Extract:
□ □ □ □ □
Correspondence to: Myron Eliot Schwartz, MD, Department of Surgery, Mount Sinai School of Medicine, RMTI Liver Surgery Program, 5 East 98th Street, 12th Floor, Box 1104 New York, NY 10029, United States. myron.schwartz@mountsinai.org
Telephone: +1-212-6598084  Fax: +1-646-5379238
Received: November 27, 2013
Revised: January 15, 2014
Accepted: March 17, 2014
Published online: April 27, 2014

Abstract

Intrahepatic cholangiocarcinomas (ICC) are malignant tumors arising from the intrahepatic bile ducts that frequently recur after resection. The main sites of recurrence are the remnant liver, lymph nodes and lungs. Metastasis to the pancreas has never been reported. This case describes a 24-year-old woman who underwent a hepatic lobectomy in 2008 for an ICC. Almost 4 years after her surgery she presented with a pancreatic mass and lung nodules. An endoscopic ultrasound guided fine needle aspiration of the pancreatic mass and a video-assisted thoracoscopic surgery resection for the lung nodules were performed for diagnostic purposes. Pathological analyses of specimens revealed recurrence of her primary ICC in both pancreas and lungs. Subsequently, the patient received systemic chemotherapy. The patient is currently off chemotherapy and remains well. Moreover, she is pregnant. This is the first report of an ICC with pancreatic metastasis.
□ □ □ □ □
Supplied data:
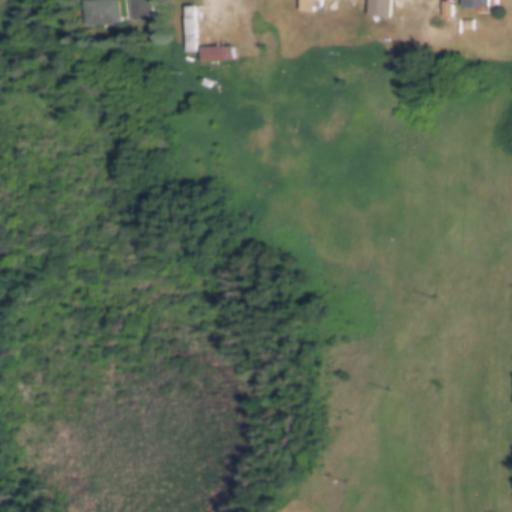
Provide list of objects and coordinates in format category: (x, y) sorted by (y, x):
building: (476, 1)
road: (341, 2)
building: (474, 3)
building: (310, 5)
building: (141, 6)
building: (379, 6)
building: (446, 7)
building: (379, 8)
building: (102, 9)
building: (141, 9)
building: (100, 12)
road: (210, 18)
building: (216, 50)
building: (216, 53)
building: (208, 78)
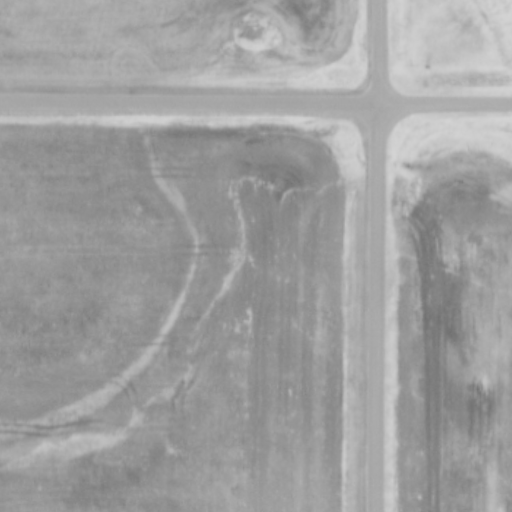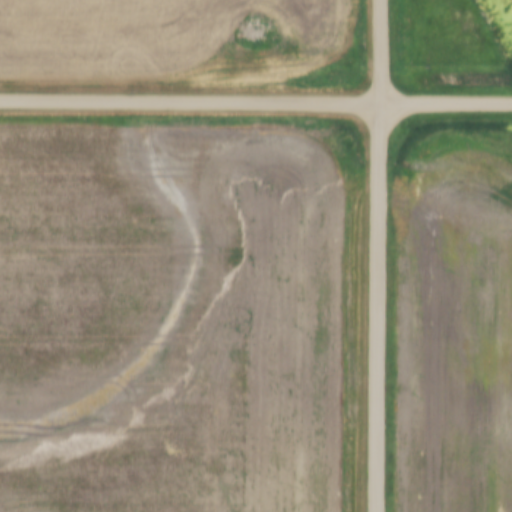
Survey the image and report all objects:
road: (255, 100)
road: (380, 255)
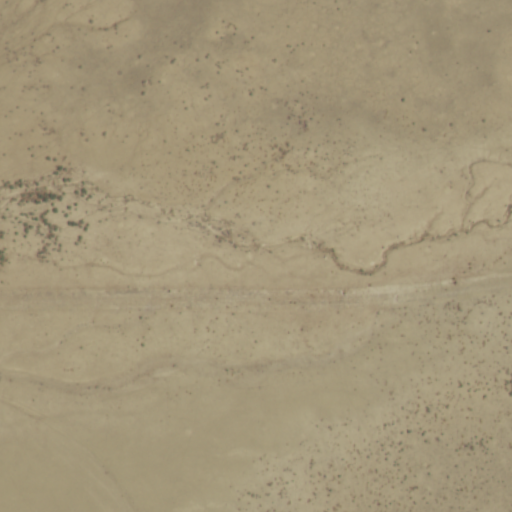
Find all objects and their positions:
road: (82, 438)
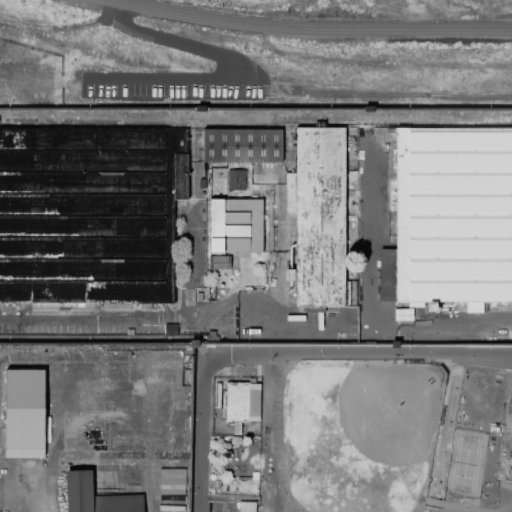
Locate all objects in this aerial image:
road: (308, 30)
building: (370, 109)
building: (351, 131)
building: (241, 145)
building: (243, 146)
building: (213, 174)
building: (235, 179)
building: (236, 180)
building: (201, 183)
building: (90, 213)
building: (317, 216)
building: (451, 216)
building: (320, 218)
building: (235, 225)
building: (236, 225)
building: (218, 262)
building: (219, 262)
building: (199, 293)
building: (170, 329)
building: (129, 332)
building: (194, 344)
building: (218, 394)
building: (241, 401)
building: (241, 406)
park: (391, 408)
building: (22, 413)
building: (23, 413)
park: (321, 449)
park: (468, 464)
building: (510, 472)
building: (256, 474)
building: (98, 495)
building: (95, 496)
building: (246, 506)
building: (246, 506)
□ □ □ □ □
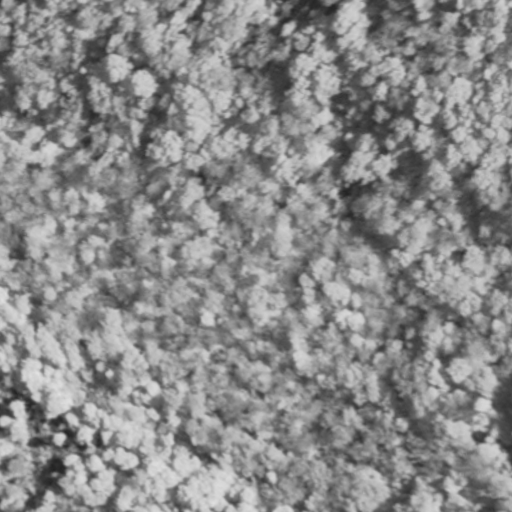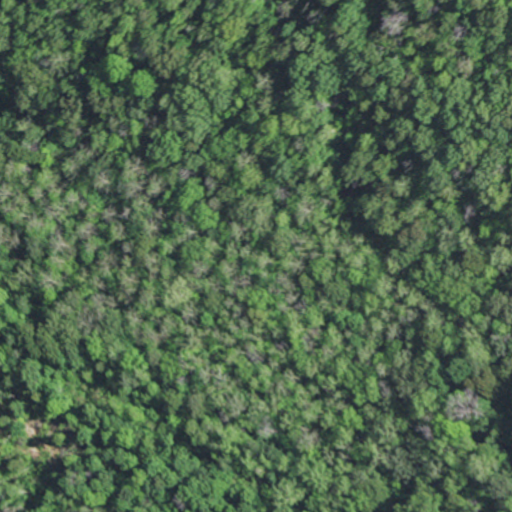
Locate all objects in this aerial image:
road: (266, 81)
□ □ □ □ □
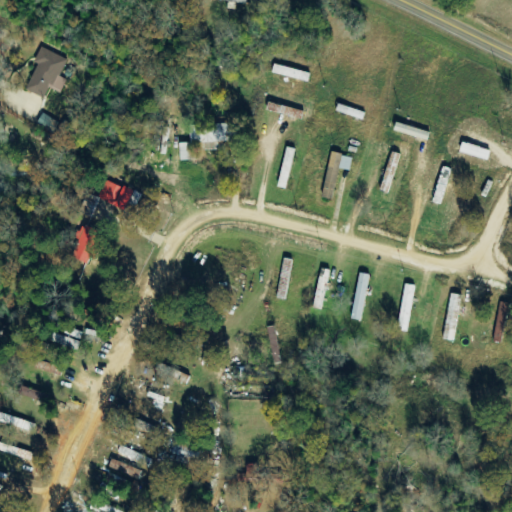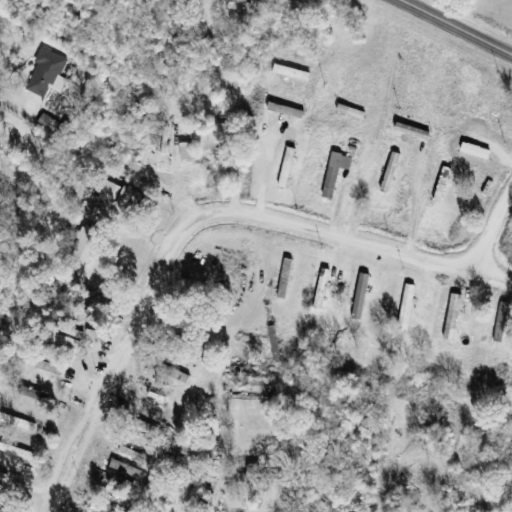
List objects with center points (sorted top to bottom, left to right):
□ □ □ □ □
What is required:
Answer these questions from the case report:
1. On what date was the report accepted?
2. What are the main sites where intrahepatic cholangiocarcinomas recur?
3. In what year did the patient undergo a hepatic lobectomy?

Output:
1. March 17, 2014
2. The remnant liver, lymph nodes and lungs
3. 2008